A recent article in the Texas Review of Law and Politics, by my Independence Institute colleague Rob Natelson (who is also a constitutional law professor at the University of Montana) applies some cultural context to the original meaning of the spending clause.
At the time of the Founding, the legal principles of "fiduciaries," "servants," or "agents" were well-known. A fiduciary/servant/agent was expected to act impartially, not for his own self-interest, on behalf of the principals. For example, if a person were the trustee of an estate for three children, the trustee would be required to give each of the children equal earnings from the trust. (Unless there were a good reason not to. i.e., the one child was independently wealthy from other income; one child had made an improvident marriage).
Natelson argues that the fiduciary principles are incorporated into the Constitution, and provide the basis for "rational basis with bite" review of congressional spending. (That is, until the 1936 Butler case is over-ruled, and Congress is again required only to spend in furtherance of enumerated powers, rather being allowed to spend for anything it chooses.)
For example, Congress spends money to establish a National Institute of Obesity Research in Mississippi.

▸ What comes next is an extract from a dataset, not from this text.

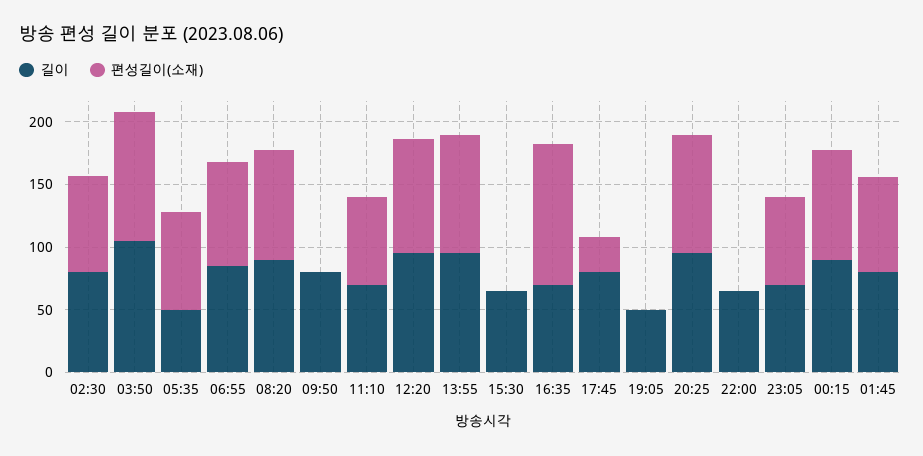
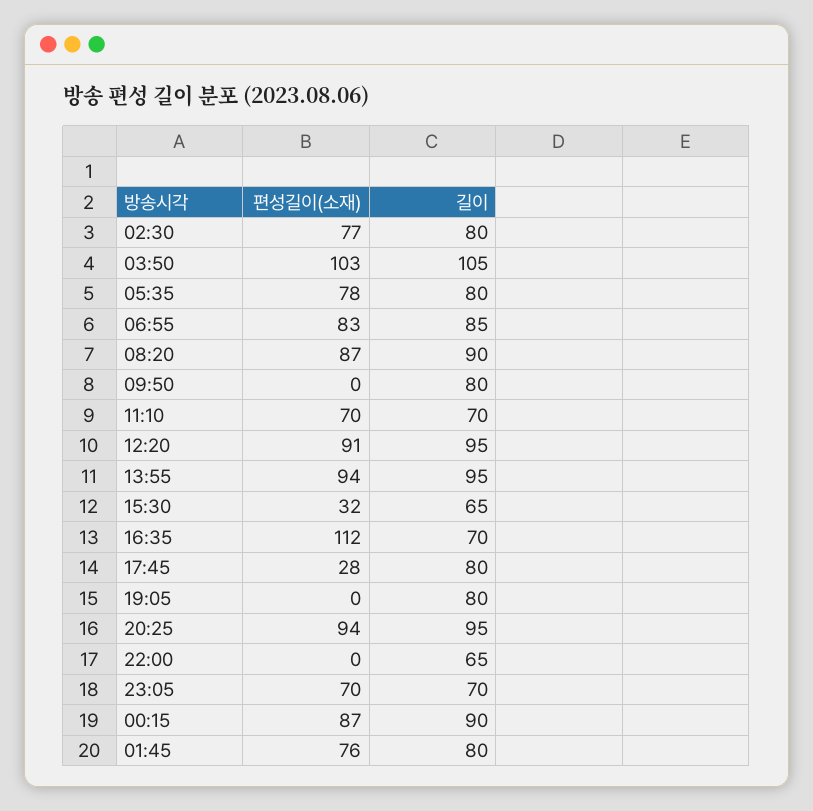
길이, 05:35: 50 -> 80
편성길이(소재), 15:30: 0 -> 32
길이, 19:05: 50 -> 80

The spending will provide a much greater financial benefit to Mississippi than to any other state, but the purpose of the NIOR is clearly to benefit the entire nation, by improving everyone's health. This spending passes the rational basis with bite test.

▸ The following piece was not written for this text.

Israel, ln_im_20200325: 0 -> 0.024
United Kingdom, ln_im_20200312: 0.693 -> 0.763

In contrast, consider the earmark which former Senator Conrad Burns created, in order to provide funds for capital construction at the University of Montana Law School. This would appear to be special-interest spending for the benefit of a single state, not for the nation as a whole. Such spending would fail the rational basis with bite test. If, perhaps, Congress made a finding that some states were chronically underlawyered, and provided capital construction grants for expanded law school facilities in all such states, then the spending might pass the Natelson test. (The above examples are my own, not Natelson's, although he does cite the Montana earmark as an example of pork.)